• **Problem details**
Copy the material below without any changes, starting at the line that contains "How about listing" and ending at the line that contains "-0.002669, 0.969557, 0.087908]]". Include both of those lines.
________________________________________
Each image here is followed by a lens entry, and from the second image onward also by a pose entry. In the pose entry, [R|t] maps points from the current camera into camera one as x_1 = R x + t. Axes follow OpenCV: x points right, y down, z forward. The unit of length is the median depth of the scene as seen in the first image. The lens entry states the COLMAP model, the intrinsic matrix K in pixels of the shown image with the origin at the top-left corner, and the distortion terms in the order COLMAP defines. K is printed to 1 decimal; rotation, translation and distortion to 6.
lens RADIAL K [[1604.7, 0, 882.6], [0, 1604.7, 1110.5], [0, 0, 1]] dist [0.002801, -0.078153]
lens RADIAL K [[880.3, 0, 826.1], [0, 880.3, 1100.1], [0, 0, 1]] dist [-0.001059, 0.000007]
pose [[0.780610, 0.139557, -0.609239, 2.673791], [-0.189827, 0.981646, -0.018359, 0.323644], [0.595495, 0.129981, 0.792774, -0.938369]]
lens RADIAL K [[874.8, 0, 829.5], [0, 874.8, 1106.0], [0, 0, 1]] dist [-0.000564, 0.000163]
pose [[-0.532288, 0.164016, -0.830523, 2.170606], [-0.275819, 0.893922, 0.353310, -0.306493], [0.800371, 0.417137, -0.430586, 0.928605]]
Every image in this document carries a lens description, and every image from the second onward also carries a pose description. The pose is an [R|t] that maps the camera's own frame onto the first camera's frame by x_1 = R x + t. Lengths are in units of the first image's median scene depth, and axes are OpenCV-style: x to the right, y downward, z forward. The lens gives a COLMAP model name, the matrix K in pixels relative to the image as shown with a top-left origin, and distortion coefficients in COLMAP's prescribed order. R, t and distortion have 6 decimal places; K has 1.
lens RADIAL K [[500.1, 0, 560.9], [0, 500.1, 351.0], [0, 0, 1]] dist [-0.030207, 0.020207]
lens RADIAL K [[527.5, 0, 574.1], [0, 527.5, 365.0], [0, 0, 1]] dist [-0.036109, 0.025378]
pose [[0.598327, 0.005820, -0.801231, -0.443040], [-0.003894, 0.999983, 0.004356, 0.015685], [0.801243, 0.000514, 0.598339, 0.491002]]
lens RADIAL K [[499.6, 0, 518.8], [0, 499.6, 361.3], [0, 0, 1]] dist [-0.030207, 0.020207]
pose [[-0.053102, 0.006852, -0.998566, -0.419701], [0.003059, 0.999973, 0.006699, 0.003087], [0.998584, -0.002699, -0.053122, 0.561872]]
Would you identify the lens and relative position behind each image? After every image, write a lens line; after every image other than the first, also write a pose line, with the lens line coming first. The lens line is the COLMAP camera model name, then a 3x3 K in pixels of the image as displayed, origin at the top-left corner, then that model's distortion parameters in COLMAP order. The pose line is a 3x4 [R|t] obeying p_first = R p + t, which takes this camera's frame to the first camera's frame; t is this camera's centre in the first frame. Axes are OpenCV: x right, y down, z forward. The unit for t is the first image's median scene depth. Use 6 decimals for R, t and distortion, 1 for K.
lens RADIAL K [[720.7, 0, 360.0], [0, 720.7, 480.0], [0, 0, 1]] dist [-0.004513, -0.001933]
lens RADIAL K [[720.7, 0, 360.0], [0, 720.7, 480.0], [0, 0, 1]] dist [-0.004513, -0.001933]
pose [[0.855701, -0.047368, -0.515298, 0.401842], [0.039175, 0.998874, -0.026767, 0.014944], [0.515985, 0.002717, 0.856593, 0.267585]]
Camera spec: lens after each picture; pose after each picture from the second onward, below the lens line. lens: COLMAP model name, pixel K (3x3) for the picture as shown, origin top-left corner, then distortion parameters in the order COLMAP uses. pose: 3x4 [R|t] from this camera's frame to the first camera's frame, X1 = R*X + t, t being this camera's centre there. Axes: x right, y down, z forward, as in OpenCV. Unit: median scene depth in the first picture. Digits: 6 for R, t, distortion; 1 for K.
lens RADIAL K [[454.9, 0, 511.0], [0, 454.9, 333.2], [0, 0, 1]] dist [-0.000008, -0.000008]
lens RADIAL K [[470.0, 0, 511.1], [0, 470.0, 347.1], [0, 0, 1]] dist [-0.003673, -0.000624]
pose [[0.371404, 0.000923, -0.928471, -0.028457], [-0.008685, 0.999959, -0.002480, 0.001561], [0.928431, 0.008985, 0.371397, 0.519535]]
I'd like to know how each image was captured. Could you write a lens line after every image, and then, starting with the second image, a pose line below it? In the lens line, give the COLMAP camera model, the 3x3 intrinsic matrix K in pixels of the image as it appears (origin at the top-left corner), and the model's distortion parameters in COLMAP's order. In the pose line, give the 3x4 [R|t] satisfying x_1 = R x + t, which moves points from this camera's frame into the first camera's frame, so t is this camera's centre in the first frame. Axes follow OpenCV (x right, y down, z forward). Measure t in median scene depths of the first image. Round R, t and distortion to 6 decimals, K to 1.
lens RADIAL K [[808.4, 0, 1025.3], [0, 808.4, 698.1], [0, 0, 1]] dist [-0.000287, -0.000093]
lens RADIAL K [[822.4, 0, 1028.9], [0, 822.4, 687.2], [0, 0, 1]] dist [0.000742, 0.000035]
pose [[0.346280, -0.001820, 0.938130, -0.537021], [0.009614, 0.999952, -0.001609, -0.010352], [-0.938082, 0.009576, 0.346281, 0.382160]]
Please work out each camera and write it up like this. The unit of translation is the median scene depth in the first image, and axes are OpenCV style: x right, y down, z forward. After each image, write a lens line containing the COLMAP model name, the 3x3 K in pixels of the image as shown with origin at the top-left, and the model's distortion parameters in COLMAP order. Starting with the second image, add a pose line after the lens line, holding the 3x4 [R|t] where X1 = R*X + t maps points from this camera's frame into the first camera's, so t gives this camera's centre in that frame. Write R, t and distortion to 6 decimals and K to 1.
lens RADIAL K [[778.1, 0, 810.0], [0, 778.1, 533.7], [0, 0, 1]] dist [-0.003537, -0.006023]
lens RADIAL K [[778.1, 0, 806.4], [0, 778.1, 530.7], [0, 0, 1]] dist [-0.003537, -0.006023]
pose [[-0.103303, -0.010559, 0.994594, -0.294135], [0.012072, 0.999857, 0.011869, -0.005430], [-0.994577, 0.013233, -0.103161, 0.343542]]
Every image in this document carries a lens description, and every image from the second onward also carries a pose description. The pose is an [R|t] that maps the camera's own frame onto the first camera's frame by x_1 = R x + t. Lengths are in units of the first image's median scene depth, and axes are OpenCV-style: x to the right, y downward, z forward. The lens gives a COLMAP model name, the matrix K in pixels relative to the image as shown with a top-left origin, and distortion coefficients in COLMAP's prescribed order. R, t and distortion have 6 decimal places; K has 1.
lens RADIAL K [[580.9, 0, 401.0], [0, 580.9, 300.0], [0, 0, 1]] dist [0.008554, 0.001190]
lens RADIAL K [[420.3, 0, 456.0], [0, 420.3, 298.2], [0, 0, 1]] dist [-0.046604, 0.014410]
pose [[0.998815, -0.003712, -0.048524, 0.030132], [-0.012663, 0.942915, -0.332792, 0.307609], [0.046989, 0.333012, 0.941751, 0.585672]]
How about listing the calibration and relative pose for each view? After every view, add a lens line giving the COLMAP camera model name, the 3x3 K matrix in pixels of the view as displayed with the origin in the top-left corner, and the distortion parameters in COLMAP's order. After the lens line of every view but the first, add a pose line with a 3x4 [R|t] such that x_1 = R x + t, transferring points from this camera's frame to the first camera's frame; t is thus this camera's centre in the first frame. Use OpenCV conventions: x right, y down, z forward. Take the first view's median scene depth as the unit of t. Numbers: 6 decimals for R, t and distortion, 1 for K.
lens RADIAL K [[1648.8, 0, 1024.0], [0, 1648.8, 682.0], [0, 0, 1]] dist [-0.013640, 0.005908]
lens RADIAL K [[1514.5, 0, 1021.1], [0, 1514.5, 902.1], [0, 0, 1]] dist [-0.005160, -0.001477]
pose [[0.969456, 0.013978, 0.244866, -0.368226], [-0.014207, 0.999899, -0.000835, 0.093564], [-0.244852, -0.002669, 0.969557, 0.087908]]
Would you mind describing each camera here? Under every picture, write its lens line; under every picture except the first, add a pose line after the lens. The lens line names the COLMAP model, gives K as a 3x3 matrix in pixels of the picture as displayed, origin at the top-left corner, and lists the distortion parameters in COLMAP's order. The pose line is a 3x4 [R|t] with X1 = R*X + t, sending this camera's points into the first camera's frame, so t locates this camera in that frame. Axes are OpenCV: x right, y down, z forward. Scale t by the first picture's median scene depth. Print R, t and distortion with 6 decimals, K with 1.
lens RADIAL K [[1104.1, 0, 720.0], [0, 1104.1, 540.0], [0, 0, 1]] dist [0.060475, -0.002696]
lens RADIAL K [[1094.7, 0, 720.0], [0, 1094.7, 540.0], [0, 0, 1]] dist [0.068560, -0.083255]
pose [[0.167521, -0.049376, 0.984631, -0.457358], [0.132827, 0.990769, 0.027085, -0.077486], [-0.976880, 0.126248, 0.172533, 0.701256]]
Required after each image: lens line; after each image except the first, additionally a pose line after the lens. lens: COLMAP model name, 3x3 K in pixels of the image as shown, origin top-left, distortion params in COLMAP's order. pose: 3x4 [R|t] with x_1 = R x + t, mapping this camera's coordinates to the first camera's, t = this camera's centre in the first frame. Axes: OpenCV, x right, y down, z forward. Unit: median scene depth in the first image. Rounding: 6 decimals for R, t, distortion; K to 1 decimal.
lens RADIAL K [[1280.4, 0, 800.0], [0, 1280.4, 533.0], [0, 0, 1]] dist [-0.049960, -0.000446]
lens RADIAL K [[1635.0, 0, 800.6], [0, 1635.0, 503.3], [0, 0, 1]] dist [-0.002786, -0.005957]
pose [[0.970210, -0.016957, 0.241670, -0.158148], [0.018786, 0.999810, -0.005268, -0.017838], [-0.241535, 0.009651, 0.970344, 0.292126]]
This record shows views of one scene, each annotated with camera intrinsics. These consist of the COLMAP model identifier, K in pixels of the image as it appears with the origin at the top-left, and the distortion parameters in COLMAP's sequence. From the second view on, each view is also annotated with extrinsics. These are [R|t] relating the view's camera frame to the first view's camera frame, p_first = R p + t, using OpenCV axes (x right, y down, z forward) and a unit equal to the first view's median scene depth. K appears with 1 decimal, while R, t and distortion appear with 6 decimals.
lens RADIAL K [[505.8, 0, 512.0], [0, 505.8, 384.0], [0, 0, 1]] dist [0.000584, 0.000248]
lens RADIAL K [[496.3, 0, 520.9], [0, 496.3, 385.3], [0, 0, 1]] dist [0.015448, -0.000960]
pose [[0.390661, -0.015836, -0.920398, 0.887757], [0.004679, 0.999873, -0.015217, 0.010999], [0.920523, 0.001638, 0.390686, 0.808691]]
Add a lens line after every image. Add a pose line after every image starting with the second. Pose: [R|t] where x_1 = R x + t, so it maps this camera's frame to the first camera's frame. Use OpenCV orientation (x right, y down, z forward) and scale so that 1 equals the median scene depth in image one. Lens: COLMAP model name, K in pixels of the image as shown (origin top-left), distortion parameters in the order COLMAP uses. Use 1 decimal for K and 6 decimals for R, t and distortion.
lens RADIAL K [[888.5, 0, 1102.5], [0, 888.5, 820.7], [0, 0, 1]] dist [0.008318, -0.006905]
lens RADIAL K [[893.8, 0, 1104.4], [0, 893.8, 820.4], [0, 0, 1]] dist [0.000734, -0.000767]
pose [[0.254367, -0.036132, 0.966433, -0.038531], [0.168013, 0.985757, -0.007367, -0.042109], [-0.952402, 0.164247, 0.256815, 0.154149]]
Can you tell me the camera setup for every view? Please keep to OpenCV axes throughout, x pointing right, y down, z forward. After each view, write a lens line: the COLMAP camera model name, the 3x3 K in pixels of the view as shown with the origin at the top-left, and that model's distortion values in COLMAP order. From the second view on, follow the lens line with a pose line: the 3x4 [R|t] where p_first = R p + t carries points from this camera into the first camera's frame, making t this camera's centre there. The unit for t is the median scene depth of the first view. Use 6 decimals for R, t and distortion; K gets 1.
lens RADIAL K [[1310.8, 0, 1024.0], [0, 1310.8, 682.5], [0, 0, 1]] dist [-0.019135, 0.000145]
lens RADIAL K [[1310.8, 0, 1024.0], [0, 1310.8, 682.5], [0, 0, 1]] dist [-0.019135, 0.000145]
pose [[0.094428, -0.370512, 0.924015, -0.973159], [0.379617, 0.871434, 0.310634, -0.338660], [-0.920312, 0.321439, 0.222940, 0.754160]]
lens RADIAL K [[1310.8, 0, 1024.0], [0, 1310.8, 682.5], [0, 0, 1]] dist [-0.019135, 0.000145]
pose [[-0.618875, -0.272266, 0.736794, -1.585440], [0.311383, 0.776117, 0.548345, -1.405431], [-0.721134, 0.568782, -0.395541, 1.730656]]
________________________________________
• **Output of the exercise**
How about listing the calibration and relative pose for each view? After every view, add a lens line giving the COLMAP camera model name, the 3x3 K matrix in pixels of the view as displayed with the origin in the top-left corner, and the distortion parameters in COLMAP's order. After the lens line of every view but the first, add a pose line with a 3x4 [R|t] such that x_1 = R x + t, transferring points from this camera's frame to the first camera's frame; t is thus this camera's centre in the first frame. Use OpenCV conventions: x right, y down, z forward. Take the first view's median scene depth as the unit of t. Numbers: 6 decimals for R, t and distortion, 1 for K.
lens RADIAL K [[1648.8, 0, 1024.0], [0, 1648.8, 682.0], [0, 0, 1]] dist [-0.013640, 0.005908]
lens RADIAL K [[1514.5, 0, 1021.1], [0, 1514.5, 902.1], [0, 0, 1]] dist [-0.005160, -0.001477]
pose [[0.969456, 0.013978, 0.244866, -0.368226], [-0.014207, 0.999899, -0.000835, 0.093564], [-0.244852, -0.002669, 0.969557, 0.087908]]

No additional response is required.